**DATA FOR THE TASK**
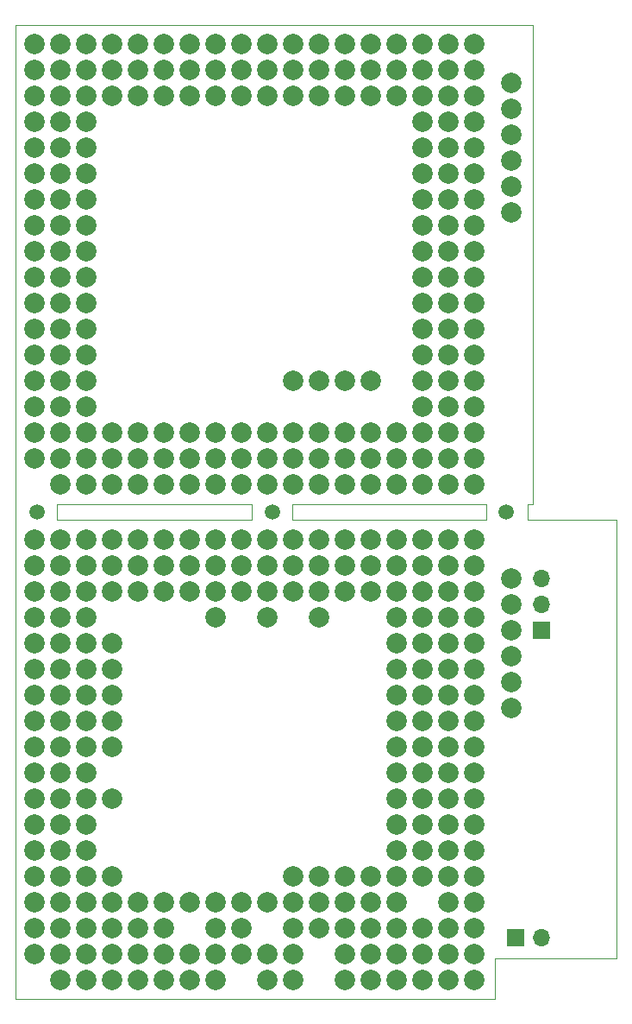
<source format=gbs>
G04 #@! TF.GenerationSoftware,KiCad,Pcbnew,5.1.9*
G04 #@! TF.CreationDate,2021-05-20T11:39:59+02:00*
G04 #@! TF.ProjectId,68040_68060_adapter,36383034-305f-4363-9830-36305f616461,0.2*
G04 #@! TF.SameCoordinates,Original*
G04 #@! TF.FileFunction,Soldermask,Bot*
G04 #@! TF.FilePolarity,Negative*
%FSLAX46Y46*%
G04 Gerber Fmt 4.6, Leading zero omitted, Abs format (unit mm)*
G04 Created by KiCad (PCBNEW 5.1.9) date 2021-05-20 11:39:59*
%MOMM*%
%LPD*%
G01*
G04 APERTURE LIST*
G04 #@! TA.AperFunction,Profile*
%ADD10C,0.050000*%
G04 #@! TD*
%ADD11C,1.500000*%
%ADD12C,2.012400*%
%ADD13O,1.700000X1.700000*%
%ADD14R,1.700000X1.700000*%
G04 APERTURE END LIST*
D10*
X161928800Y-90550000D02*
X162500000Y-90550000D01*
X161928800Y-90550000D02*
X161928800Y-92151000D01*
X158750000Y-135128000D02*
X170688000Y-135128000D01*
X158750000Y-139141200D02*
X158750000Y-135128000D01*
X157930000Y-92140000D02*
X138810000Y-92140000D01*
X138810000Y-90550000D02*
X157930000Y-90550000D01*
X157930000Y-90550000D02*
X157930000Y-92140000D01*
X138810000Y-90550000D02*
X138810000Y-92140000D01*
X111644200Y-43561000D02*
X111644200Y-139141000D01*
X134850000Y-92140000D02*
X115730000Y-92140000D01*
X115730000Y-90550000D02*
X134850000Y-90550000D01*
X134850000Y-90550000D02*
X134850000Y-92140000D01*
X162500000Y-90550000D02*
X162500000Y-43561000D01*
X170699200Y-92151000D02*
X161928800Y-92151000D01*
X115730000Y-90550000D02*
X115730000Y-92140000D01*
X162500000Y-43561000D02*
X111644200Y-43561000D01*
X111644200Y-139141000D02*
X158750000Y-139141200D01*
X170688000Y-135128000D02*
X170699200Y-92151000D01*
D11*
X159867600Y-91363800D03*
X136906000Y-91338400D03*
X113766600Y-91338400D03*
D12*
X138949200Y-127076000D03*
X141489200Y-127076000D03*
X144029200Y-127076000D03*
X146569200Y-127076000D03*
X160328000Y-110566000D03*
X160328000Y-108026000D03*
X160328000Y-105486000D03*
X160328000Y-102946000D03*
X160328000Y-100406000D03*
X160328000Y-97866000D03*
X138967200Y-78486000D03*
X141507200Y-78486000D03*
X144047200Y-78486000D03*
X146587200Y-78486000D03*
X160346000Y-49276000D03*
X160346000Y-51816000D03*
X160346000Y-54356000D03*
X160346000Y-56896000D03*
X160346000Y-59436000D03*
X160346000Y-61976000D03*
X113567200Y-45466000D03*
X116107200Y-45466000D03*
X118647200Y-45466000D03*
X121187200Y-45466000D03*
X123727200Y-45466000D03*
X126267200Y-45466000D03*
X128807200Y-45466000D03*
X131347200Y-45466000D03*
X133887200Y-45466000D03*
X136427200Y-45466000D03*
X138967200Y-45466000D03*
X141507200Y-45466000D03*
X144047200Y-45466000D03*
X144047200Y-48006000D03*
X113567200Y-73406000D03*
X113567200Y-70866000D03*
X113567200Y-68326000D03*
X113567200Y-65786000D03*
X113567200Y-63246000D03*
X113567200Y-60706000D03*
X113567200Y-58166000D03*
X113567200Y-55626000D03*
X113567200Y-53086000D03*
X113567200Y-48006000D03*
X116107200Y-48006000D03*
X118647200Y-48006000D03*
X121187200Y-48006000D03*
X123727200Y-48006000D03*
X126267200Y-48006000D03*
X128807200Y-48006000D03*
X131347200Y-48006000D03*
X133887200Y-48006000D03*
X136427200Y-48006000D03*
X138967200Y-48006000D03*
X141507200Y-48006000D03*
X144047200Y-83566000D03*
X144047200Y-86106000D03*
X116107200Y-73406000D03*
X116107200Y-70866000D03*
X116107200Y-68326000D03*
X116107200Y-65786000D03*
X116107200Y-63246000D03*
X116107200Y-60706000D03*
X116107200Y-58166000D03*
X116107200Y-55626000D03*
X116107200Y-53086000D03*
X116107200Y-75946000D03*
X144047200Y-88646000D03*
X141507200Y-88646000D03*
X138967200Y-88646000D03*
X136427200Y-88646000D03*
X133887200Y-88646000D03*
X131347200Y-88646000D03*
X128807200Y-88646000D03*
X126267200Y-88646000D03*
X123727200Y-88646000D03*
X121187200Y-88646000D03*
X118647200Y-75946000D03*
X144047200Y-50546000D03*
X113567200Y-50546000D03*
X141507200Y-50546000D03*
X138967200Y-50546000D03*
X136427200Y-50546000D03*
X133887200Y-50546000D03*
X131347200Y-50546000D03*
X128807200Y-50546000D03*
X126267200Y-50546000D03*
X123727200Y-50546000D03*
X121187200Y-50546000D03*
X118647200Y-50546000D03*
X116107200Y-50546000D03*
X113567200Y-75946000D03*
X118647200Y-73406000D03*
X118647200Y-70866000D03*
X118647200Y-68326000D03*
X118647200Y-65786000D03*
X118647200Y-63246000D03*
X118647200Y-60706000D03*
X118647200Y-58166000D03*
X118647200Y-55626000D03*
X118647200Y-53086000D03*
X141507200Y-86106000D03*
X141507200Y-83566000D03*
X121187200Y-86106000D03*
X123727200Y-86106000D03*
X126267200Y-86106000D03*
X128807200Y-86106000D03*
X131347200Y-86106000D03*
X133887200Y-86106000D03*
X136427200Y-86106000D03*
X138967200Y-86106000D03*
X138967200Y-83566000D03*
X136427200Y-83566000D03*
X133887200Y-83566000D03*
X131347200Y-83566000D03*
X128807200Y-83566000D03*
X126267200Y-83566000D03*
X123727200Y-83566000D03*
X121187200Y-83566000D03*
X113567200Y-78486000D03*
X113567200Y-81026000D03*
X113567200Y-83566000D03*
X113567200Y-86106000D03*
X146587200Y-45466000D03*
X149127200Y-45466000D03*
X151667200Y-45466000D03*
X154207200Y-45466000D03*
X116107200Y-78486000D03*
X118647200Y-78486000D03*
X116107200Y-81026000D03*
X118647200Y-81026000D03*
X118647200Y-83566000D03*
X118647200Y-86106000D03*
X118647200Y-88646000D03*
X116107200Y-88646000D03*
X116107200Y-86106000D03*
X116107200Y-83566000D03*
X146587200Y-48006000D03*
X146587200Y-50546000D03*
X149127200Y-48006000D03*
X149127200Y-50546000D03*
X151667200Y-48006000D03*
X151667200Y-50546000D03*
X154207200Y-48006000D03*
X154207200Y-50546000D03*
X156747200Y-48006000D03*
X156747200Y-50546000D03*
X151667200Y-53086000D03*
X154207200Y-53086000D03*
X156747200Y-53086000D03*
X151667200Y-55626000D03*
X154207200Y-55626000D03*
X156747200Y-55626000D03*
X151667200Y-58166000D03*
X154207200Y-58166000D03*
X156747200Y-58166000D03*
X151667200Y-60706000D03*
X151667200Y-63246000D03*
X151667200Y-65786000D03*
X151667200Y-68326000D03*
X151667200Y-70866000D03*
X151667200Y-73406000D03*
X151667200Y-75946000D03*
X151667200Y-78486000D03*
X151667200Y-81026000D03*
X151667200Y-83566000D03*
X151667200Y-86106000D03*
X151667200Y-88646000D03*
X154207200Y-88646000D03*
X154207200Y-86106000D03*
X154207200Y-83566000D03*
X154207200Y-81026000D03*
X154207200Y-78486000D03*
X154207200Y-75946000D03*
X154207200Y-73406000D03*
X154207200Y-70866000D03*
X154207200Y-68326000D03*
X154207200Y-65786000D03*
X154207200Y-63246000D03*
X154207200Y-60706000D03*
X156747200Y-60706000D03*
X156747200Y-63246000D03*
X156747200Y-65786000D03*
X156747200Y-68326000D03*
X156747200Y-70866000D03*
X156747200Y-73406000D03*
X156747200Y-75946000D03*
X156747200Y-78486000D03*
X156747200Y-81026000D03*
X156747200Y-83566000D03*
X156747200Y-86106000D03*
X146587200Y-83566000D03*
X149127200Y-83566000D03*
X149127200Y-86106000D03*
X149127200Y-88646000D03*
X146587200Y-88646000D03*
X146587200Y-86106000D03*
X156747200Y-88646000D03*
X156747200Y-45466000D03*
X121169200Y-127076000D03*
X149109200Y-127076000D03*
X149109200Y-124536000D03*
X149109200Y-121996000D03*
X149109200Y-119456000D03*
X149109200Y-116916000D03*
X149109200Y-114376000D03*
X149109200Y-111836000D03*
X149109200Y-109296000D03*
X149109200Y-106756000D03*
X149109200Y-104216000D03*
X149109200Y-129616000D03*
X146569200Y-129616000D03*
X144029200Y-129616000D03*
X141489200Y-129616000D03*
X138949200Y-129616000D03*
X136409200Y-129616000D03*
X133869200Y-129616000D03*
X131329200Y-129616000D03*
X128789200Y-129616000D03*
X126249200Y-129616000D03*
X123709200Y-129616000D03*
X121169200Y-129616000D03*
X121169200Y-119456000D03*
X121169200Y-114376000D03*
X121169200Y-111836000D03*
X121169200Y-109296000D03*
X121169200Y-106756000D03*
X121169200Y-104216000D03*
X149109200Y-101676000D03*
X141489200Y-101676000D03*
X136409200Y-101676000D03*
X131329200Y-101676000D03*
X156729200Y-94056000D03*
X156729200Y-137236000D03*
X146569200Y-134696000D03*
X146569200Y-137236000D03*
X149109200Y-137236000D03*
X149109200Y-134696000D03*
X149109200Y-132156000D03*
X146569200Y-132156000D03*
X156729200Y-134696000D03*
X156729200Y-132156000D03*
X156729200Y-129616000D03*
X156729200Y-127076000D03*
X156729200Y-124536000D03*
X156729200Y-121996000D03*
X156729200Y-119456000D03*
X156729200Y-116916000D03*
X156729200Y-114376000D03*
X156729200Y-111836000D03*
X156729200Y-109296000D03*
X154189200Y-109296000D03*
X154189200Y-111836000D03*
X154189200Y-114376000D03*
X154189200Y-116916000D03*
X154189200Y-119456000D03*
X154189200Y-121996000D03*
X154189200Y-124536000D03*
X154189200Y-127076000D03*
X154189200Y-129616000D03*
X154189200Y-132156000D03*
X154189200Y-134696000D03*
X154189200Y-137236000D03*
X151649200Y-137236000D03*
X151649200Y-134696000D03*
X151649200Y-132156000D03*
X151649200Y-127076000D03*
X151649200Y-124536000D03*
X151649200Y-121996000D03*
X151649200Y-119456000D03*
X151649200Y-116916000D03*
X151649200Y-114376000D03*
X151649200Y-111836000D03*
X151649200Y-109296000D03*
X156729200Y-106756000D03*
X154189200Y-106756000D03*
X151649200Y-106756000D03*
X156729200Y-104216000D03*
X154189200Y-104216000D03*
X151649200Y-104216000D03*
X156729200Y-101676000D03*
X154189200Y-101676000D03*
X151649200Y-101676000D03*
X156729200Y-99136000D03*
X156729200Y-96596000D03*
X154189200Y-99136000D03*
X154189200Y-96596000D03*
X151649200Y-99136000D03*
X151649200Y-96596000D03*
X149109200Y-99136000D03*
X149109200Y-96596000D03*
X146569200Y-99136000D03*
X146569200Y-96596000D03*
X116089200Y-132156000D03*
X116089200Y-134696000D03*
X116089200Y-137236000D03*
X118629200Y-137236000D03*
X118629200Y-134696000D03*
X118629200Y-132156000D03*
X118629200Y-129616000D03*
X116089200Y-129616000D03*
X118629200Y-127076000D03*
X116089200Y-127076000D03*
X154189200Y-94056000D03*
X151649200Y-94056000D03*
X149109200Y-94056000D03*
X146569200Y-94056000D03*
X113549200Y-134696000D03*
X113549200Y-132156000D03*
X113549200Y-129616000D03*
X113549200Y-127076000D03*
X121169200Y-132156000D03*
X123709200Y-132156000D03*
X126249200Y-132156000D03*
X131329200Y-132156000D03*
X133869200Y-132156000D03*
X138949200Y-132156000D03*
X138949200Y-134696000D03*
X136409200Y-134696000D03*
X133869200Y-134696000D03*
X131329200Y-134696000D03*
X128789200Y-134696000D03*
X126249200Y-134696000D03*
X123709200Y-134696000D03*
X121169200Y-134696000D03*
X141489200Y-132156000D03*
X118629200Y-101676000D03*
X118629200Y-104216000D03*
X118629200Y-106756000D03*
X118629200Y-109296000D03*
X118629200Y-111836000D03*
X118629200Y-114376000D03*
X118629200Y-116916000D03*
X118629200Y-119456000D03*
X118629200Y-121996000D03*
X113549200Y-124536000D03*
X116089200Y-99136000D03*
X118629200Y-99136000D03*
X121169200Y-99136000D03*
X123709200Y-99136000D03*
X126249200Y-99136000D03*
X128789200Y-99136000D03*
X131329200Y-99136000D03*
X133869200Y-99136000D03*
X136409200Y-99136000D03*
X138949200Y-99136000D03*
X141489200Y-99136000D03*
X113549200Y-99136000D03*
X144029200Y-99136000D03*
X118629200Y-124536000D03*
X121169200Y-137236000D03*
X123709200Y-137236000D03*
X126249200Y-137236000D03*
X128789200Y-137236000D03*
X131329200Y-137236000D03*
X136409200Y-137236000D03*
X138949200Y-137236000D03*
X144029200Y-137236000D03*
X116089200Y-124536000D03*
X116089200Y-101676000D03*
X116089200Y-104216000D03*
X116089200Y-106756000D03*
X116089200Y-109296000D03*
X116089200Y-111836000D03*
X116089200Y-114376000D03*
X116089200Y-116916000D03*
X116089200Y-119456000D03*
X116089200Y-121996000D03*
X144029200Y-134696000D03*
X144029200Y-132156000D03*
X141489200Y-96596000D03*
X138949200Y-96596000D03*
X136409200Y-96596000D03*
X133869200Y-96596000D03*
X131329200Y-96596000D03*
X128789200Y-96596000D03*
X126249200Y-96596000D03*
X123709200Y-96596000D03*
X121169200Y-96596000D03*
X118629200Y-96596000D03*
X116089200Y-96596000D03*
X113549200Y-96596000D03*
X113549200Y-101676000D03*
X113549200Y-104216000D03*
X113549200Y-106756000D03*
X113549200Y-109296000D03*
X113549200Y-111836000D03*
X113549200Y-114376000D03*
X113549200Y-116916000D03*
X113549200Y-119456000D03*
X113549200Y-121996000D03*
X144029200Y-96596000D03*
X144029200Y-94056000D03*
X141489200Y-94056000D03*
X138949200Y-94056000D03*
X136409200Y-94056000D03*
X133869200Y-94056000D03*
X131329200Y-94056000D03*
X128789200Y-94056000D03*
X126249200Y-94056000D03*
X123709200Y-94056000D03*
X121169200Y-94056000D03*
X118629200Y-94056000D03*
X116089200Y-94056000D03*
X113549200Y-94056000D03*
D13*
X163322000Y-133096000D03*
D14*
X160782000Y-133096000D03*
X163350000Y-102950000D03*
D13*
X163350000Y-100410000D03*
X163350000Y-97870000D03*
M02*

</source>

**PROBLEM STATEMENT**
Once you find the line with "X141507200Y-88646000D03*" above, print it and every line after it up to and including the line with "X138967200Y-50546000D03*", exactly as written and nothing else.

**RESULT OF THE TASK**
X141507200Y-88646000D03*
X138967200Y-88646000D03*
X136427200Y-88646000D03*
X133887200Y-88646000D03*
X131347200Y-88646000D03*
X128807200Y-88646000D03*
X126267200Y-88646000D03*
X123727200Y-88646000D03*
X121187200Y-88646000D03*
X118647200Y-75946000D03*
X144047200Y-50546000D03*
X113567200Y-50546000D03*
X141507200Y-50546000D03*
X138967200Y-50546000D03*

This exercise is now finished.